**Requirement**
Only the lines that contain the string "virus" belong in the answer; pull them from the records.

**Supplied records**
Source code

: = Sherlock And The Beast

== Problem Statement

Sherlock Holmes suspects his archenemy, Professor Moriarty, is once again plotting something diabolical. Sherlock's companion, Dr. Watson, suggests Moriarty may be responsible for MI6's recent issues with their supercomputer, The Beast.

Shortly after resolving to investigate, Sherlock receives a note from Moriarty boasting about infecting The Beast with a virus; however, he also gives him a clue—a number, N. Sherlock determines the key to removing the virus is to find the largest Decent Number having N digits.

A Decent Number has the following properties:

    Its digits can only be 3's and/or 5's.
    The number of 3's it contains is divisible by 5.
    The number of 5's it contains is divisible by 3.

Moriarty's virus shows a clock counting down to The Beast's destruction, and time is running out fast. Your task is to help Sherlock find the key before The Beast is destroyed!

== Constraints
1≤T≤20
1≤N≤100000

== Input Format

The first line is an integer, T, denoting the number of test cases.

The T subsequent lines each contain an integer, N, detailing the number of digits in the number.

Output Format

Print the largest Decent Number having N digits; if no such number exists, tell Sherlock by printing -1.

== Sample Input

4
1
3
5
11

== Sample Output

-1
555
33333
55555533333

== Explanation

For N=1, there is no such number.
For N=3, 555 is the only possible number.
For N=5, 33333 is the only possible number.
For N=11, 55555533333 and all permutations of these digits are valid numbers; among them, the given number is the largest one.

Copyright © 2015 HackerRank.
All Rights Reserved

**Completed task**
Shortly after resolving to investigate, Sherlock receives a note from Moriarty boasting about infecting The Beast with a virus; however, he also gives him a clue—a number, N. Sherlock determines the key to removing the virus is to find the largest Decent Number having N digits.
Moriarty's virus shows a clock counting down to The Beast's destruction, and time is running out fast. Your task is to help Sherlock find the key before The Beast is destroyed!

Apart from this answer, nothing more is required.